“Un bon livre, Marcus, ne se mesure pas à ses derniers mots uniquement, mais à l’effet collectif de tous les mots qui les ont précédés. Environ une demi-seconde après avoir terminé votre livre, après en avoir lu le dernier mot, le lecteur doit se sentir envahi d’un sentiment puissant ; pendant un instant, il ne doit plus penser qu’à tout ce qu’il vient de lire, regarder la couverture et sourire avec une pointe de tristesse parce que tous les personnages vont lui manquer. Un bon livre, Marcus, est un livre que l’on regrette d’avoir terminé.”
Plage de Goose Cove, 17 octobre 2009
— Une rumeur court selon laquelle vous avez un nouveau manuscrit prêt, l’écrivain.
— C’est vrai.
J’étais avec Gahalowood ; assis face à l’océan, nous buvions une bière en regardant le soleil descendre derrière l’horizon.
— Le nouveau grand succès du prodigieux Marcus Goldman ! s’exclama Gahalowood. De quoi parle-t-il ?
— Vous le lirez sans doute. Vous êtes dedans d’ailleurs.
— Vraiment ? Je peux jeter un œil ?
— Même pas en rêve, sergent.
— En tout cas, s’il est mauvais, vous me le rembourserez.
— Goldman ne rembourse plus, sergent.
Il rit.
— Dites-moi, l’écrivain, qui vous a donné l’idée de reconstruire cette maison et d’en faire une retraite pour les jeunes écrivains ?
— Une idée comme ça.
— La maison Harry Quebert pour les écrivains. Ça en jette, moi je trouve. Au fond, vous les écrivains, vous êtes un peuple qui se la coule douce. Venir ici pour regarder l’océan et écrire des livres, moi aussi ça m’aurait plu comme métier… Vous avez vu l’article dans le New-York Times d’aujourd’hui ?
— Non.
Il sortit une page de journal de sa poche et la déplia. Il lut :
— Page spéciale : Les Mouettes d’Aurora, le nouveau roman qu’il faut absolument découvrir.

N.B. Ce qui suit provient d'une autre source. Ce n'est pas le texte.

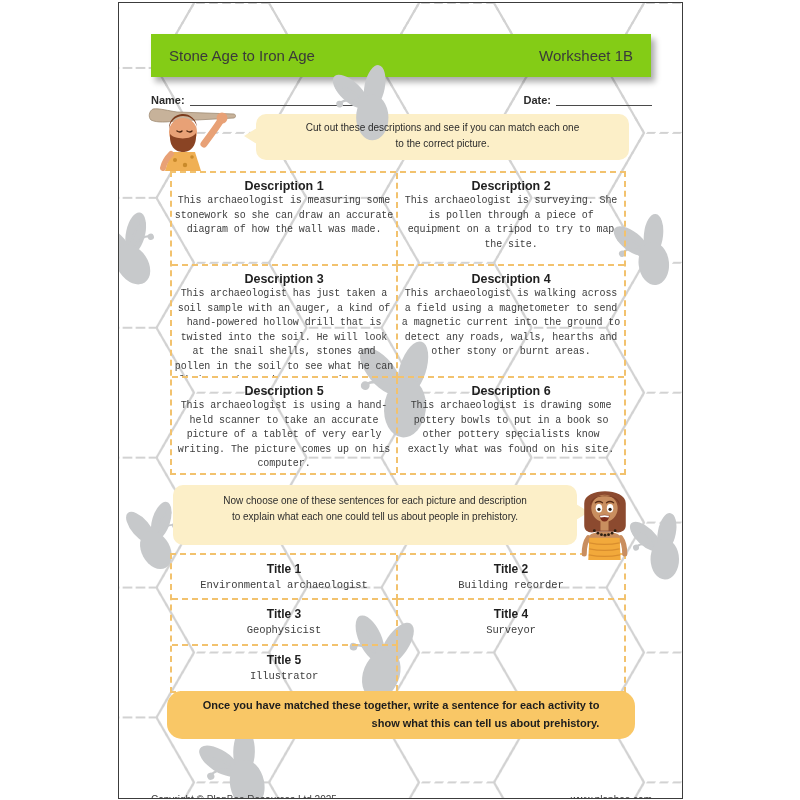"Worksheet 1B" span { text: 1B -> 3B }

Luther Caleb, accusé à tort du meurtre de Nola Kellergan, était surtout un écrivain de génie dont on ignorait tout du talent. Les éditions Schmid & Hanson lui rendent justice en publiant, à titre posthume, le roman flamboyant qu’il a écrit sur la relation entre Nola Kellergan et Harry Quebert. Ce roman magnifique raconte comment Harry Quebert s’est inspiré de sa relation avec Nola Kellergan pour écrire Les Origines du mal.
Il s’interrompit et éclata de rire.
— Qu’est-ce qu’il y a, sergent ? demandai-je.
— Rien. Vous êtes juste absolument génial, Goldman ! Génial !
— Il n’y a pas que la police qui peut rendre justice, sergent.
Nous terminâmes nos bières.
— Je rentre à New York demain, dis-je.
Il hocha la tête.
— Repassez de temps en temps par ici. Pour dire bonjour. Enfin, ça fera surtout plaisir à ma femme.
— Volontiers.
— Au fait, vous ne m’avez pas dit : quel est le titre de votre nouveau bouquin ?
— « La Vérité sur l’Affaire Harry Quebert ».
Il eut un air songeur. Nous retournâmes à nos voitures. Un vol de mouettes fendit le ciel ; nous les suivîmes un instant du regard. Puis Gahalowood me demanda encore :
— Et maintenant, qu’allez-vous faire, l’écrivain ?
— Un jour Harry m’a dit : « Donnez du sens à votre vie. Deux choses donnent du sens à la vie : les livres et l’amour. » J’ai trouvé les livres. Grâce à Harry, j’ai trouvé les livres. À présent, je pars à la quête de l’amour.